- Location: Waterford, Maine, United States
- Coordinates: 44°10′45″N 70°42′20″W﻿ / ﻿44.17917°N 70.70556°W
- Type: mesotrophic
- Catchment area: 7.1 square miles (18 km^{2})
- Basin countries: United States
- Surface area: 460 acres (190 ha)
- Average depth: 25 feet (7.6 m)
- Max. depth: 42 feet (13 m)
- Water volume: 11,001 acre⋅ft (13,570,000 m^{3})
- Residence time: 1.5 years
- Shore length^{1}: 4.5 miles (7.2 km)
- Surface elevation: 494 feet (151 m)
- Settlements: Waterford

= Keoka Lake =

Lake in Oxford County, Maine, United States

Keoka Lake is a small lake in the town of Waterford, Oxford County, Maine, United States.
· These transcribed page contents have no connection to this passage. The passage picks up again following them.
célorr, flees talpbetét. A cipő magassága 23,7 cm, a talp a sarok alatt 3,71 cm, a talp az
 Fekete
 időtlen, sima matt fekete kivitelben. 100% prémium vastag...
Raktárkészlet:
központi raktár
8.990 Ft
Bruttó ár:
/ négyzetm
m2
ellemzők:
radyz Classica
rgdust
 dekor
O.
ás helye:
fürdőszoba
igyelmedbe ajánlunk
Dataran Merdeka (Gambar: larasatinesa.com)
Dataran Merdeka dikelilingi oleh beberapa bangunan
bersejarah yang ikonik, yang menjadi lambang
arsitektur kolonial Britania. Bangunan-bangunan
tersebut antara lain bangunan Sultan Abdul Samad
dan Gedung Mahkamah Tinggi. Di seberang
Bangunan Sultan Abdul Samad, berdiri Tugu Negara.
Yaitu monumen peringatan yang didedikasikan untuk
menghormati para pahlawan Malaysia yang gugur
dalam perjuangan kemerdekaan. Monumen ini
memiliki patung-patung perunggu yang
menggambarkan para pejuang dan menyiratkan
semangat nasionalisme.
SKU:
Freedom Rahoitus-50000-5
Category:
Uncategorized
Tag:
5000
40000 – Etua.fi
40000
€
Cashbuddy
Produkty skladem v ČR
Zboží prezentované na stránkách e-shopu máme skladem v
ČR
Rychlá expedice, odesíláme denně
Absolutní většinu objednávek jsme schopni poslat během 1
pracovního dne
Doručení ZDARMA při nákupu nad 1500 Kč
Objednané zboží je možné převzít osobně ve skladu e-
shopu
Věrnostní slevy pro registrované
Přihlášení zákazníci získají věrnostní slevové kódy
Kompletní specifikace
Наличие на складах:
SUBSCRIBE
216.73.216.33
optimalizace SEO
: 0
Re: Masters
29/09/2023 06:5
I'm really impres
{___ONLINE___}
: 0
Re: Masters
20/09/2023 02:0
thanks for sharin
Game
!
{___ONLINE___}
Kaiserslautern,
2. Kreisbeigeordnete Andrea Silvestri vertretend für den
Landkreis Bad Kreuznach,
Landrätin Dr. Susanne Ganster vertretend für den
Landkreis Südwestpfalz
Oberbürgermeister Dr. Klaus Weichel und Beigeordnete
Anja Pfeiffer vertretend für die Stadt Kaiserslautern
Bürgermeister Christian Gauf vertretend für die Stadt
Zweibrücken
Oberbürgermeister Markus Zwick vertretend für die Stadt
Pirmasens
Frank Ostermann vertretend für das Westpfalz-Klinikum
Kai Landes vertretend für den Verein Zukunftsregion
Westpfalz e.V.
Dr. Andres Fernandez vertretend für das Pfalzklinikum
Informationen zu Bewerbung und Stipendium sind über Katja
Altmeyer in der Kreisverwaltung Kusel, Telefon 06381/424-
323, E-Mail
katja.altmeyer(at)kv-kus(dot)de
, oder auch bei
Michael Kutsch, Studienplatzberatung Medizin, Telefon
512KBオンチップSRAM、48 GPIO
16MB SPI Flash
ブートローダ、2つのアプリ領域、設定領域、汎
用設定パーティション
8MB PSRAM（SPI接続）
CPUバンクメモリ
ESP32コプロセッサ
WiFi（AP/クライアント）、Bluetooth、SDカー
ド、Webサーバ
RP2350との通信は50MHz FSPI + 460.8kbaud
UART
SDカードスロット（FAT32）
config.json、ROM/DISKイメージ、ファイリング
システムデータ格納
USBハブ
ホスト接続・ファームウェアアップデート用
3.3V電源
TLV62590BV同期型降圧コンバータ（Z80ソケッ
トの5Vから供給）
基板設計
It is south of Waterford Flat and northeast of Waterford City (South Waterford). It is notable for being adjacent to the birthplace of Artemis Ward. Also known as Thomas Pond, it is approximately 460 acre in size with a maximum depth of 14 meters (42 feet). It was formed by glaciers retreating and advancing along with Mount Tire'm, an adjacent mountain.